§ **Dataset entries**:
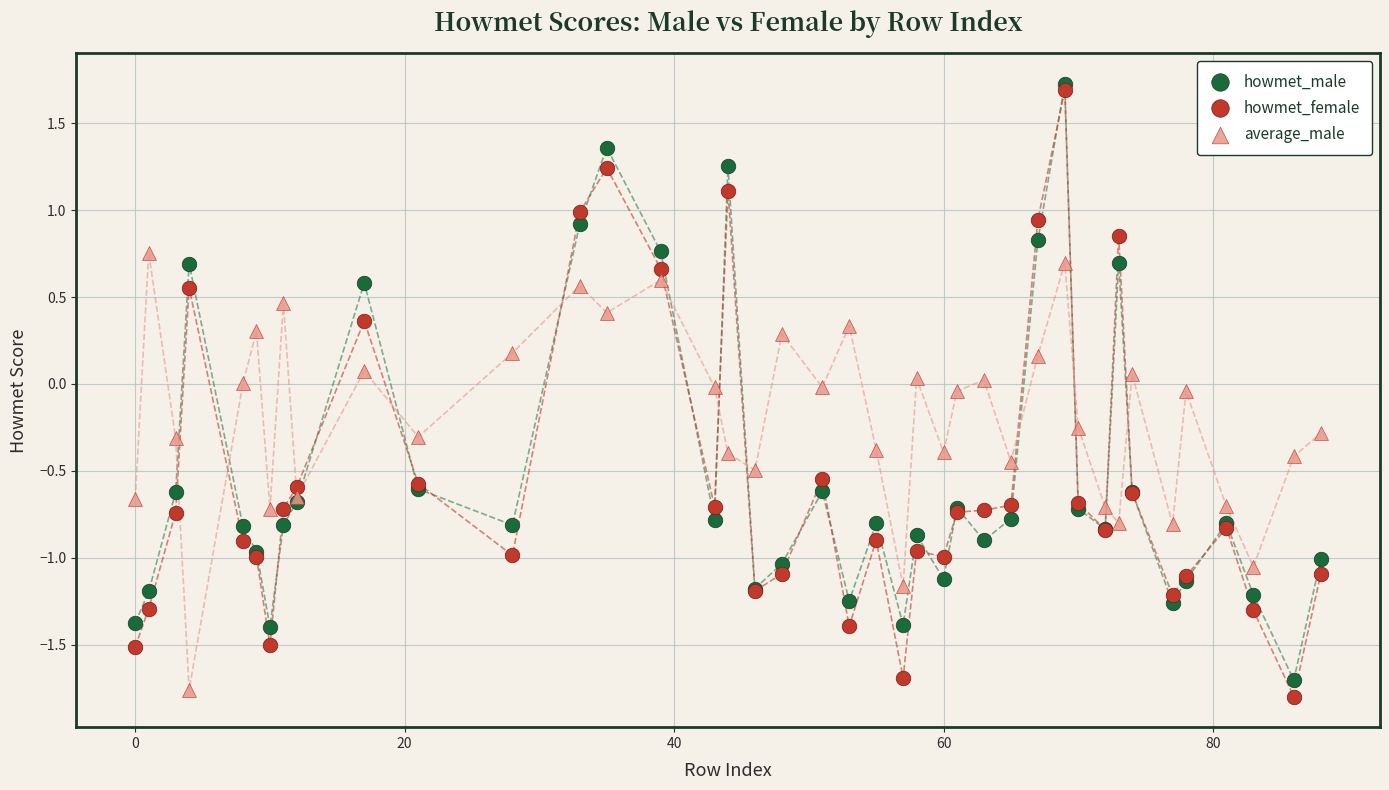

What are all the series names shown in the legend?

howmet_male, howmet_female, average_male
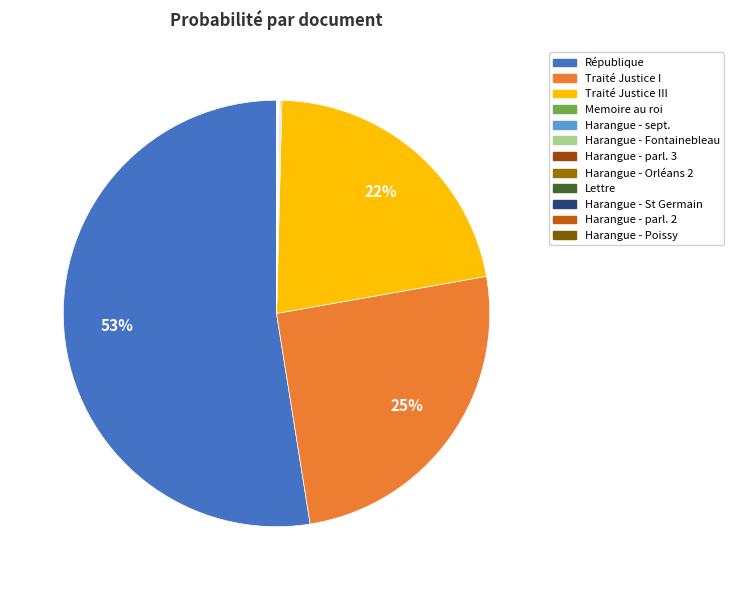

What is the smallest slice in the pie chart?

Harangue - Orléans 2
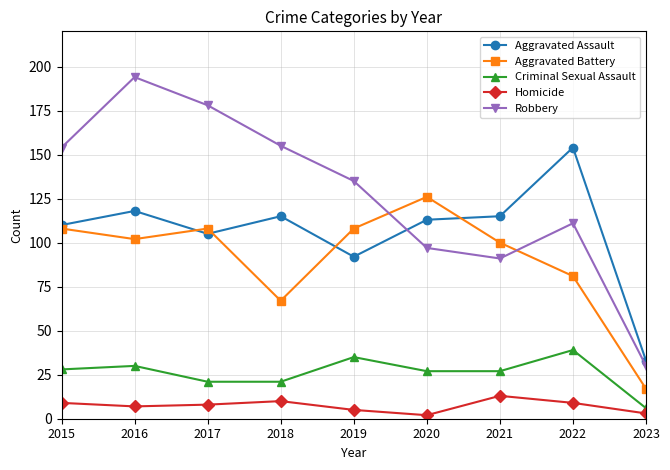

What is the difference between the maximum and second lowest values in the Homicide series?

10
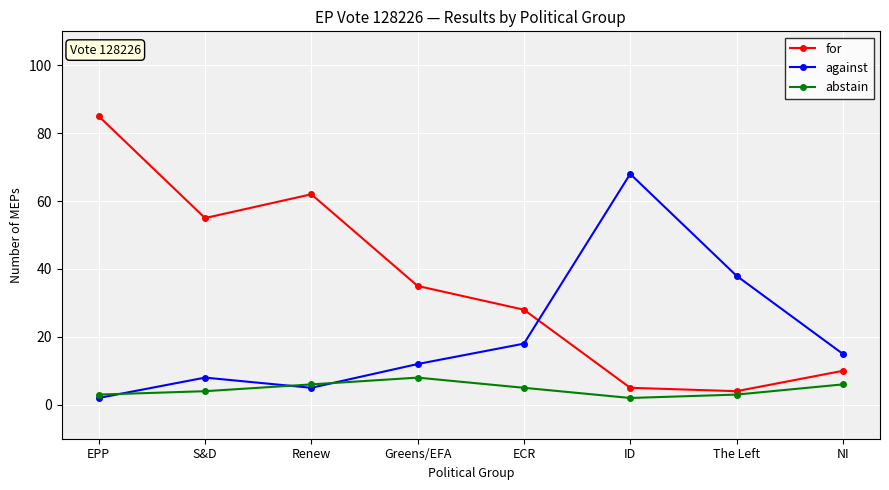

What are all the series names shown in the legend?

for, against, abstain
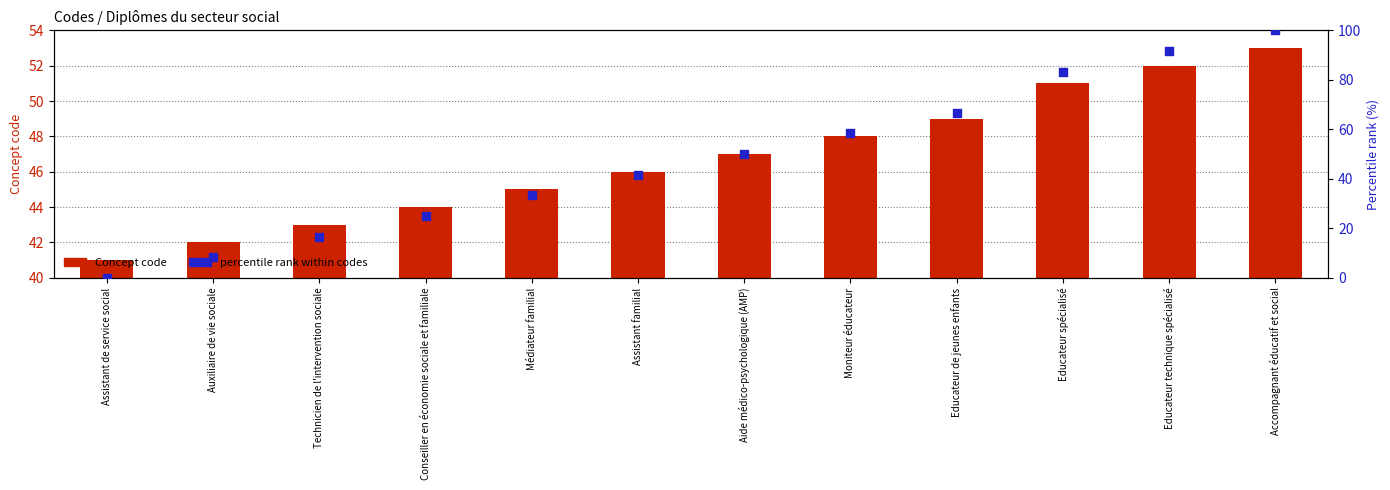

Which series has the largest Y range (max minus min)?

percentile rank within codes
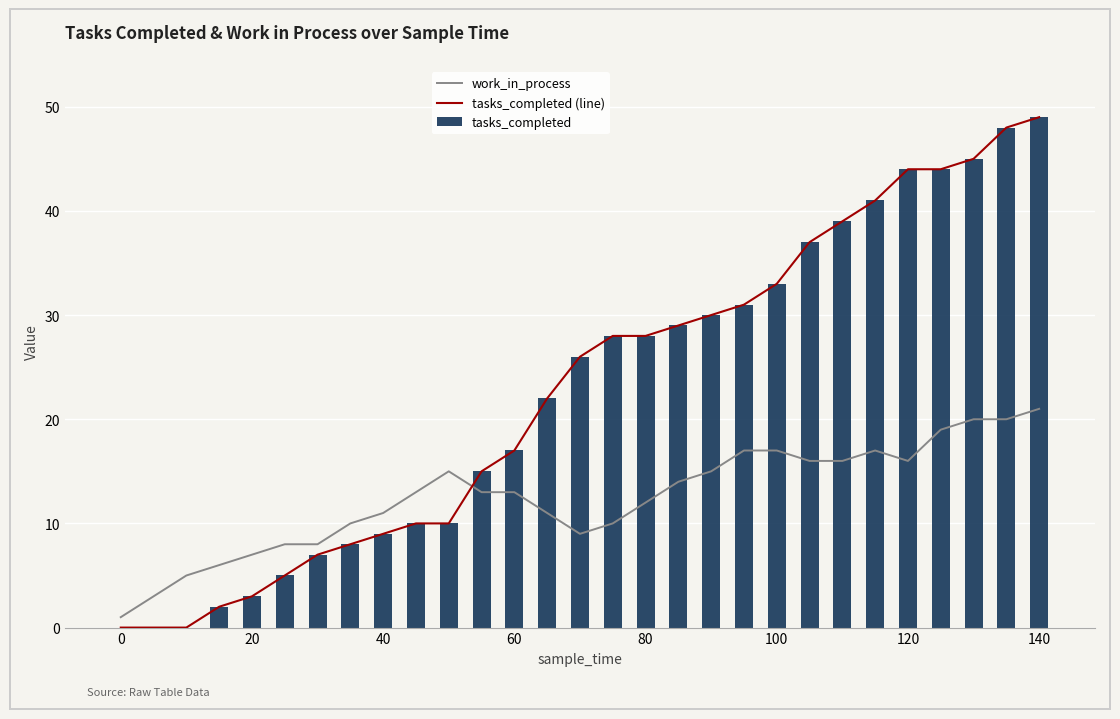

List the series in order of their peak value, highest first.

tasks_completed (line), tasks_completed, work_in_process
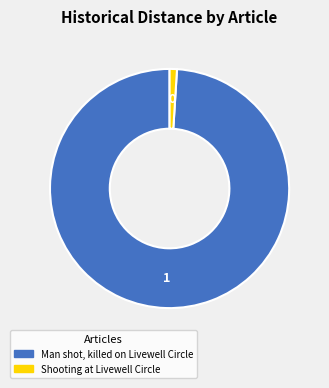

How many segments does this pie chart have?

2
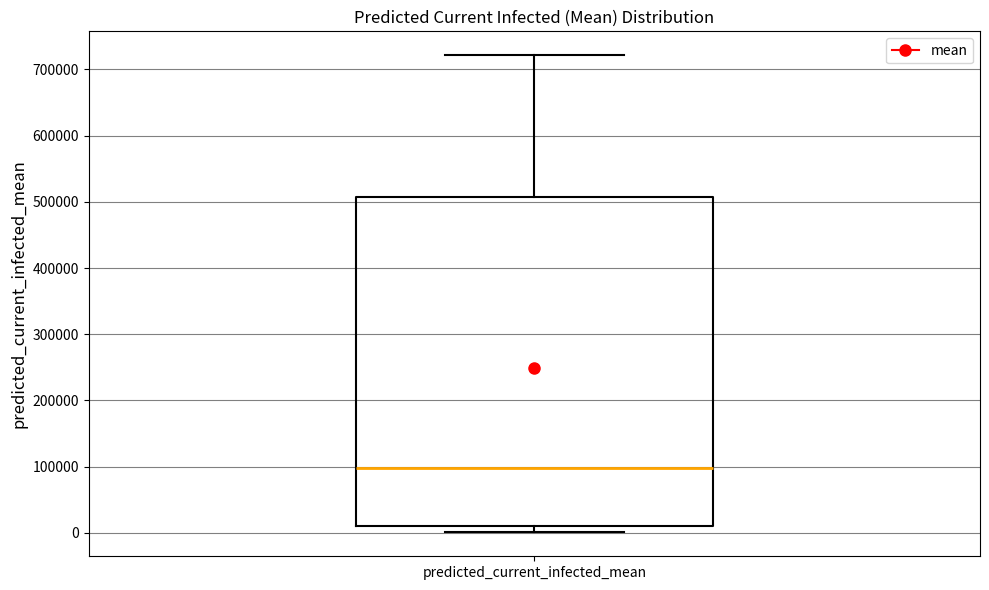

Transcribe this box plot: give where the median line is, the range the box spans, and where the two whiskers end, as read against the y-axis. The values are not printed on the chart, so give them approximately, as read against the axis.

median 100000, box 10000 to 510000, whiskers 0 to 720000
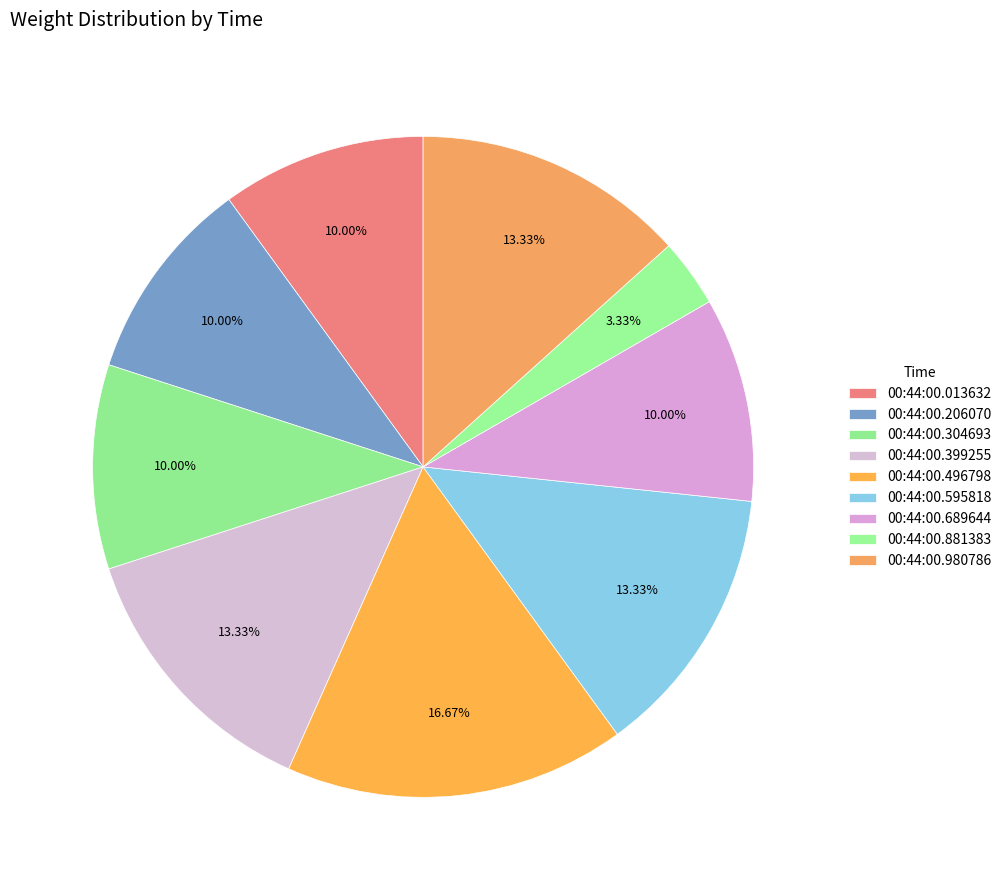

Count the number of slices in the pie.

9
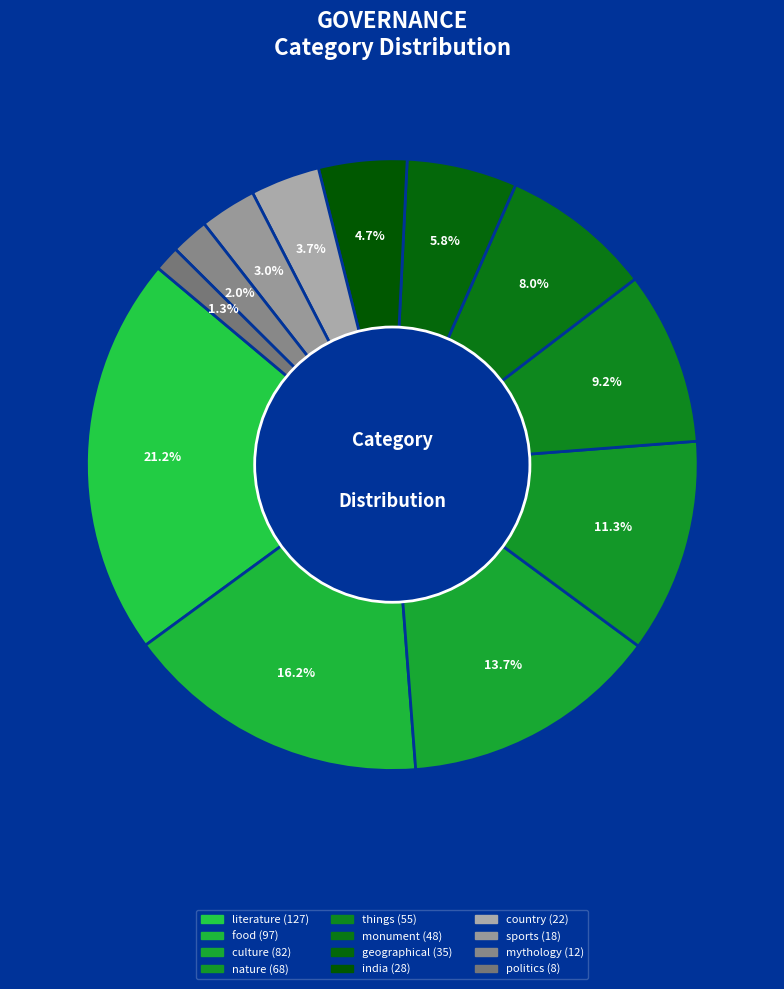

To the nearest percent, what percentage of the pie is geographical?

6%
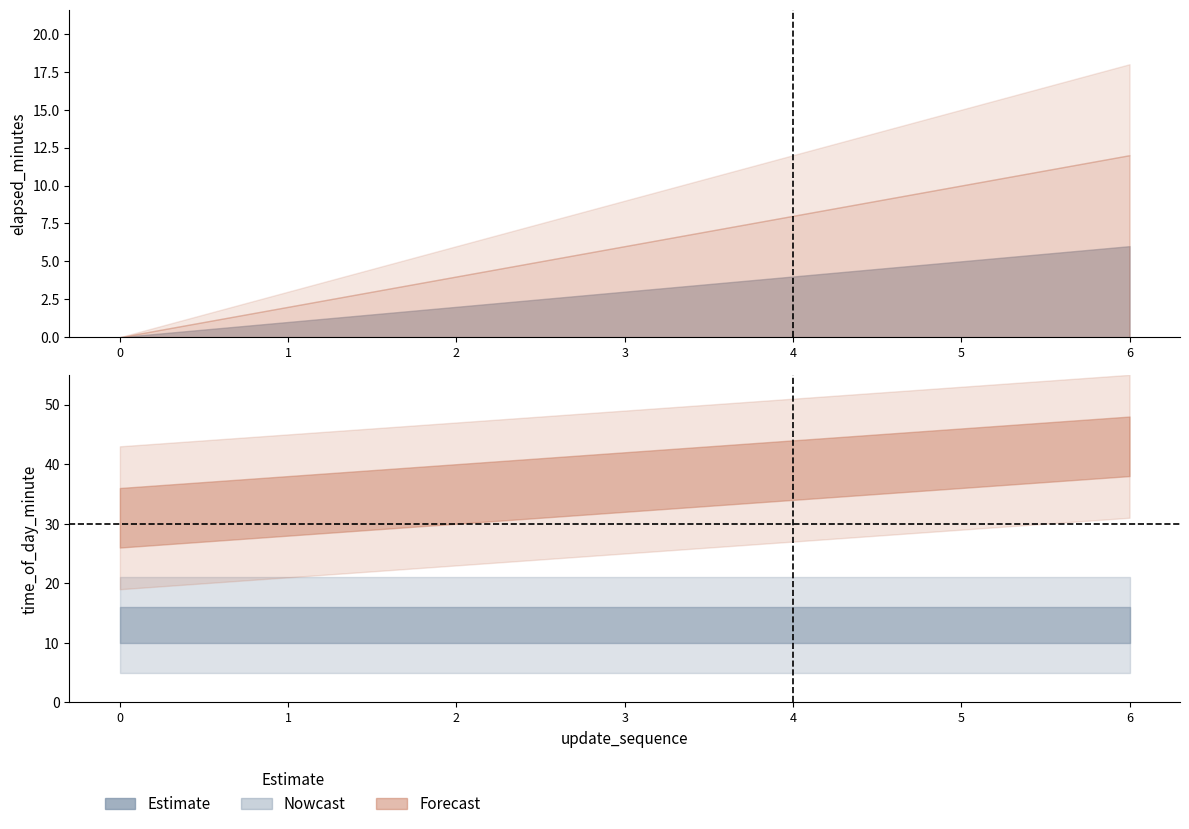

What is the average value of the time_of_day_minute series?

37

§ **What the task requires**: Filter the rows above, copying out every line that contains the word "median".

§ **Response to this task**:
Transcribe this box plot: give where the median line is, the range the box spans, and where the two whiskers end, as read against the y-axis. The values are not printed on the chart, so give them approximately, as read against the axis.
median 100000, box 10000 to 510000, whiskers 0 to 720000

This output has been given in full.